Josh Tonsfeldt (born 1979) is an American artist and educator.

== Early life and education ==
Tonsfeldt was born in 1979 in Independence, Missouri, and was raised in Kansas City. He graduated from SUNY Purchase College in 2004 with a BA in New Media. He received an MFA from Columbia University in 2007.

== Work ==
Tonsfeldt works across a variety of media–including moving image, photography, sculpture and drawing–with an approach that is site-responsive and open-ended. He combines found elements with materials from his personal archives and life to imbue a frame onto otherwise common or untraceable images. In an untitled work from 2015 shown at Bright Golden Haze, a group exhibition at Oklahoma Contemporary, Tonsfeldt combines sculpture and video in a dissected LCD television that exposes its internal wiring and LED lights. On the work, critic Thomas Duncan wrote of Tonsfeldt’s work, “the viewer's attention is thrust from the video to the very mechanisms that enable its legibility, to the familiarity of the objects and back again … the effect, almost respiratory, is utterly hypnotic.”

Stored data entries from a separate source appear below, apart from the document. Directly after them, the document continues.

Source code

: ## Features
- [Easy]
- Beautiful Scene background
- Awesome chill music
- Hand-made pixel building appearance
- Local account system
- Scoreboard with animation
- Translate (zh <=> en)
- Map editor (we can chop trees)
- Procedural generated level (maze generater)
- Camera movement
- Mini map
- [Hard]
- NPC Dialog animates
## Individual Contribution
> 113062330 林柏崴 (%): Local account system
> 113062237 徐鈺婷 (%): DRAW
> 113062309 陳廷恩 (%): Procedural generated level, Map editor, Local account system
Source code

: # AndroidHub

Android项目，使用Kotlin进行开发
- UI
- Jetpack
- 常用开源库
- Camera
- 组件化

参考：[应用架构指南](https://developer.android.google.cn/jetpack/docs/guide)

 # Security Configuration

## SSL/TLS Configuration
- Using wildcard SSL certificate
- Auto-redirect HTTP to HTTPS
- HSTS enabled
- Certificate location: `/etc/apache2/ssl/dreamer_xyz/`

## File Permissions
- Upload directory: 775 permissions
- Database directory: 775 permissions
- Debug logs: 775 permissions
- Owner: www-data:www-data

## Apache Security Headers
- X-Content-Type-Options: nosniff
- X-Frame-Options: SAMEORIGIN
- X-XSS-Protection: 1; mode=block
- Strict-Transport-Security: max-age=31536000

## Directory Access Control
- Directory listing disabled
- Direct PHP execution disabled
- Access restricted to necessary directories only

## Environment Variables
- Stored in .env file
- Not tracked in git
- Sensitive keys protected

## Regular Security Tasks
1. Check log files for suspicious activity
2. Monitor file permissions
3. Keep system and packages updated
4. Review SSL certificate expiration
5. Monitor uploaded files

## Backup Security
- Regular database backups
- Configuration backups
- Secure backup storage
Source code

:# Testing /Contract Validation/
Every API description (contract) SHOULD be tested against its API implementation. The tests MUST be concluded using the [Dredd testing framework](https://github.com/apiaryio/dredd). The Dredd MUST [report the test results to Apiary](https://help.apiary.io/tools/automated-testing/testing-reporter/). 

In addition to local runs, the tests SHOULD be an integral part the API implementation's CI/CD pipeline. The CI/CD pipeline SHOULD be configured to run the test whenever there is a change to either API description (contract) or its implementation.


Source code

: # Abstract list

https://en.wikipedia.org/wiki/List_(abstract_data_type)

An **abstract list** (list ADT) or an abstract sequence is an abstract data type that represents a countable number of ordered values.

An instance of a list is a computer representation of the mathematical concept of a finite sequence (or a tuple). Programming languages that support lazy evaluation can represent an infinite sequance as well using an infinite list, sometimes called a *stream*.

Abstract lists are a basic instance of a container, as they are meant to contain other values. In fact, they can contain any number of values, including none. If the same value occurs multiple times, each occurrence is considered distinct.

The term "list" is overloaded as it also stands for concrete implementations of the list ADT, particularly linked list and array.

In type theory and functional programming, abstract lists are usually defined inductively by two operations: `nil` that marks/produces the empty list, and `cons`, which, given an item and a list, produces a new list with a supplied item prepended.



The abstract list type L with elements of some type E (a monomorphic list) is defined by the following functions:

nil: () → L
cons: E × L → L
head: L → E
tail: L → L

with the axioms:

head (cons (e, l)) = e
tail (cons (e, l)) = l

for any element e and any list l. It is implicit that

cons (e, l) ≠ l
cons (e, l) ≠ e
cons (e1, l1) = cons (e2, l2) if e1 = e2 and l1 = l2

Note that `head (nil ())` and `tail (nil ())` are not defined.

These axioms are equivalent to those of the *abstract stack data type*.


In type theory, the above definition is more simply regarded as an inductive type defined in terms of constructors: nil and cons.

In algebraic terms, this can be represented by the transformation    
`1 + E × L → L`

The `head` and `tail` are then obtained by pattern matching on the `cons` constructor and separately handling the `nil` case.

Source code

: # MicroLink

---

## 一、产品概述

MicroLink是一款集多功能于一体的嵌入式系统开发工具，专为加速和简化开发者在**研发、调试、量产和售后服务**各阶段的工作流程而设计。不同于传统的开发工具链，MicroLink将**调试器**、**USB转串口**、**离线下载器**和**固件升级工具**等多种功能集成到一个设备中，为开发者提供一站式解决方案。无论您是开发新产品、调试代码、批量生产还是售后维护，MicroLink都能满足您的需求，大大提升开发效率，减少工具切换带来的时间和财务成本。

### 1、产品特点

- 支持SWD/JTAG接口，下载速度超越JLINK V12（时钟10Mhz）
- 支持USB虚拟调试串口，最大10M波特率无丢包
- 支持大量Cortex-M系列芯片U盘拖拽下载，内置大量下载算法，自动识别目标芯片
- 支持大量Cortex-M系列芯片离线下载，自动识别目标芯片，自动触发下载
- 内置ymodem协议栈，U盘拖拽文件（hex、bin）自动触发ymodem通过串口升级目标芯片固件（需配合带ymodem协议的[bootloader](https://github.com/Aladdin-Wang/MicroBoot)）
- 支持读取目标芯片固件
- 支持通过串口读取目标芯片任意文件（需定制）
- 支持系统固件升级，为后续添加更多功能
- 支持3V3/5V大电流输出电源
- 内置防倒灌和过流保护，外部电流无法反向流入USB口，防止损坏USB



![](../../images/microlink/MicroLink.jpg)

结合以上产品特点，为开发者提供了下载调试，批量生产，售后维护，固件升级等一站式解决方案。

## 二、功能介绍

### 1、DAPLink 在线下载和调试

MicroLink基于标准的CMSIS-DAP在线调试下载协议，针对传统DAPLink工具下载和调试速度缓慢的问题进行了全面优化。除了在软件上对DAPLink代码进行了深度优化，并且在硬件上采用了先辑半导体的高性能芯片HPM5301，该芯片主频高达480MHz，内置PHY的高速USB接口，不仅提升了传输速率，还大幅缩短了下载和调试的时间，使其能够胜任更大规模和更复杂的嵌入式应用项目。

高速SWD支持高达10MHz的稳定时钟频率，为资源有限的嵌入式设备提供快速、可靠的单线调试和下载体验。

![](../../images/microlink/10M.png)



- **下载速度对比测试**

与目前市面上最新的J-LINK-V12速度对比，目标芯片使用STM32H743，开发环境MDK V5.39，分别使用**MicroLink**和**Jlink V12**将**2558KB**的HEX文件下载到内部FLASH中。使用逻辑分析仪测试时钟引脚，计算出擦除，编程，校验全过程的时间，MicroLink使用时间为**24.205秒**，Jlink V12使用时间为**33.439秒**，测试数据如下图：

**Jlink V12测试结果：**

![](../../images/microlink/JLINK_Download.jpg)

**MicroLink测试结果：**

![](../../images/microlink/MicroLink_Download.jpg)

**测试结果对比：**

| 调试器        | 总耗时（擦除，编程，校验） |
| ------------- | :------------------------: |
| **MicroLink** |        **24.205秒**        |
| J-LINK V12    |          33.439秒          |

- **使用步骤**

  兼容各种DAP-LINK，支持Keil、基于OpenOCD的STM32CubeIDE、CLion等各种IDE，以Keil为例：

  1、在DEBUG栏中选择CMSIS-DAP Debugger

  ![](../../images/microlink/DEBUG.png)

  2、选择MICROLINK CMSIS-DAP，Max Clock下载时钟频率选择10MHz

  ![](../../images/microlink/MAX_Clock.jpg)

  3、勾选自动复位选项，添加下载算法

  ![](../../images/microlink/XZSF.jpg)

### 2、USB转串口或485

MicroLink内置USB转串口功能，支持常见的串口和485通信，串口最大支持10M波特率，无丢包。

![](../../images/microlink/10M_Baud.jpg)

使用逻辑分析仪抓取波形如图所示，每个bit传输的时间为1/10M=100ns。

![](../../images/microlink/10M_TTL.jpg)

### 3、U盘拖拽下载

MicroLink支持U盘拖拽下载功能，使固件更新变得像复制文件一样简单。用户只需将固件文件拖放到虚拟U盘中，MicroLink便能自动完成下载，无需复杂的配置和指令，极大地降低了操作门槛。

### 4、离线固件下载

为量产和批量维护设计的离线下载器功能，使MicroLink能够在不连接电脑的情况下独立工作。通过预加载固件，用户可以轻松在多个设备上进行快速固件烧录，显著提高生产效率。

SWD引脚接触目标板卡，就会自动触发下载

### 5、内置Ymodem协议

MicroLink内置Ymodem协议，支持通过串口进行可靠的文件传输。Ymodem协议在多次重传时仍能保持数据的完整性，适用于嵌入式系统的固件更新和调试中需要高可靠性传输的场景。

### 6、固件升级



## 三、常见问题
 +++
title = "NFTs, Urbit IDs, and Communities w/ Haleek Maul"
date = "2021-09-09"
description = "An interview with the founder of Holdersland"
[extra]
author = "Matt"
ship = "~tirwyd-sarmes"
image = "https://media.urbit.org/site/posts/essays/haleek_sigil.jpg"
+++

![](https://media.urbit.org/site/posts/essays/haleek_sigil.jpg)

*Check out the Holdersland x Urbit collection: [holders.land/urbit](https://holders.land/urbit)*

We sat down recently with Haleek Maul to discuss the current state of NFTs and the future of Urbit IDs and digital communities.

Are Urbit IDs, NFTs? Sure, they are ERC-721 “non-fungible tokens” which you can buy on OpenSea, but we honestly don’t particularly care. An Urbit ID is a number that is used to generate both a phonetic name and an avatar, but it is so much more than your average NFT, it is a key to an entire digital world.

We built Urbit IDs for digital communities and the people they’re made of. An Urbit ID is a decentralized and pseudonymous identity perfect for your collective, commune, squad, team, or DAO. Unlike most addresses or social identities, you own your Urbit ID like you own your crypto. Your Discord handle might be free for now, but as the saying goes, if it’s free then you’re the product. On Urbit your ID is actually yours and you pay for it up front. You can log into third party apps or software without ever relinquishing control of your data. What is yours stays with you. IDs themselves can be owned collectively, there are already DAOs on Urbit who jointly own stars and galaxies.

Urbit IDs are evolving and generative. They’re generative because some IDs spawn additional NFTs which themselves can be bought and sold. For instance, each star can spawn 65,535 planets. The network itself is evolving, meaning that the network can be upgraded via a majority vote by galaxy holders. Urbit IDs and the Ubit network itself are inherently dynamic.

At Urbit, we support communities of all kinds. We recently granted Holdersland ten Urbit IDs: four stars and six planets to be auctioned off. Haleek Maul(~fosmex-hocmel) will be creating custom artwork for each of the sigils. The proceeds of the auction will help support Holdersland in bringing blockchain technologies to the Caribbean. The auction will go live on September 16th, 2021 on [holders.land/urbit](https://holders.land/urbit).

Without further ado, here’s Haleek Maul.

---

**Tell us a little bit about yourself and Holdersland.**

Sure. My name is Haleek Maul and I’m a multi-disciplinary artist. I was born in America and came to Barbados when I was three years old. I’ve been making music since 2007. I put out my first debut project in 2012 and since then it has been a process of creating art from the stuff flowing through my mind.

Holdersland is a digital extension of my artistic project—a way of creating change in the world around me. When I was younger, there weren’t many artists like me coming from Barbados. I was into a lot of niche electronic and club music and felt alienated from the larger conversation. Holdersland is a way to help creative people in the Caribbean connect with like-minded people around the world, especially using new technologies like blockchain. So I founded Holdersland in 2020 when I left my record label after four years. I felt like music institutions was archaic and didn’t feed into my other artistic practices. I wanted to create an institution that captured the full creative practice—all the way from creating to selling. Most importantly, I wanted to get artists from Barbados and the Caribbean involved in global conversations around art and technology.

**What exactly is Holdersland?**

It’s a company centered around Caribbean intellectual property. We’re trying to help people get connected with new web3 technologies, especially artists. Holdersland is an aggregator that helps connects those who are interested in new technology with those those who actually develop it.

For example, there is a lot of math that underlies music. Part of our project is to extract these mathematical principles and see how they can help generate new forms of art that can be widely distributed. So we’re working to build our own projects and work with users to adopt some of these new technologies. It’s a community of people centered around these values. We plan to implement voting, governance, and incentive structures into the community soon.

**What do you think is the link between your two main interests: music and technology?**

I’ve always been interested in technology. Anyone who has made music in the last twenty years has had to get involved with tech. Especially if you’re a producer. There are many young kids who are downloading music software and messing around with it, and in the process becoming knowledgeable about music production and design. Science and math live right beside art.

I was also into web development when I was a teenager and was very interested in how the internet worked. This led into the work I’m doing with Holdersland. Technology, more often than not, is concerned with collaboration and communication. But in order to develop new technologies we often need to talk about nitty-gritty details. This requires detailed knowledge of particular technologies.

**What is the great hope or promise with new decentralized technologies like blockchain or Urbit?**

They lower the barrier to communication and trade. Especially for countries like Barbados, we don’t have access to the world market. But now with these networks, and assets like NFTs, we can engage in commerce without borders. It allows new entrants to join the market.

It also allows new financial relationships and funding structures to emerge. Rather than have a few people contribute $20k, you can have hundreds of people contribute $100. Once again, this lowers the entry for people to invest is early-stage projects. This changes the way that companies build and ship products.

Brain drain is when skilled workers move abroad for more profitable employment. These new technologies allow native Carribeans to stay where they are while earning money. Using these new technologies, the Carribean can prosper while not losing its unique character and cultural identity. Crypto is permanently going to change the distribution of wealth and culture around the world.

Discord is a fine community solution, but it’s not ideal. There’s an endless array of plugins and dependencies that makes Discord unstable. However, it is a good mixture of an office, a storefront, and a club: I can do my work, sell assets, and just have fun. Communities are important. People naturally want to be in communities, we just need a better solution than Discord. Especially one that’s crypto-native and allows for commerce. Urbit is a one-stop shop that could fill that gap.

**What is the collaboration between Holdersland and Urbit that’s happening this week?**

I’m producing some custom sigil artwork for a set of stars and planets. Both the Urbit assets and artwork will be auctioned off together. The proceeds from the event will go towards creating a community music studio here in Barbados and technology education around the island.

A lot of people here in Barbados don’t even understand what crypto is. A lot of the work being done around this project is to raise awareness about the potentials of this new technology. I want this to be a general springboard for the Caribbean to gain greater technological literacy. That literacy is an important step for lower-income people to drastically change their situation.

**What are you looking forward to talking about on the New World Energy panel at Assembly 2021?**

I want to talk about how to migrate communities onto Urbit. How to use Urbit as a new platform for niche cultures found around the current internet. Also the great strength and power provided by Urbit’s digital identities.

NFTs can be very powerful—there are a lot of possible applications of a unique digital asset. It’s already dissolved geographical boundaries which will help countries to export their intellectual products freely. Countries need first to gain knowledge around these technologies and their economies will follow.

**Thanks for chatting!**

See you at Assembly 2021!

Josh Tonsfeldt’s work has been reviewed in Flash Art and Artforum.

== Exhibitions ==
Tonsfeldt has exhibited in the United States and abroad. His work has been shown in solo exhibitions at Broadway Gallery, New York (2024); Douglas Hyde Gallery, Dublin (2023); Simon Preston Gallery, New York (2015); VidalCuglietta, Brussels (2013); and Franco Soffiantino Gallery, Turin (2010).

Tonsfeldt’s work has been featured in numerous group exhibitions, including 100 Sculptures, Anonymous Gallery, New York (2021); Bright Golden Haze, Oklahoma Contemporary, Oklahoma City (2020); It's Necessary to Talk About Trees, Foreland, Catskill (2019); Digital Artifacts, Thoma Foundation, Santa Fe (2018); Artists’ Choice: An Expanded Field of Photography, Mass MoCA, North Adams (2015); Mississippi, GAMeC / Bergamo (2014); and Temple Bar Gallery & Studios Are Dead, Temple Bar Gallery, Dublin (2013); among others.

Tonsfeldt’s work is in the collections of the Metropolitan Museum of Art, the Thoma Foundation, the Parrish Museum, and the Pérez Museum in Miami.

== Teaching ==
Tonsfeldt has taught at Columbia University and SUNY Purchase College. In 2020, he was chosen as the Teiger Mentor in the Arts at Cornell University.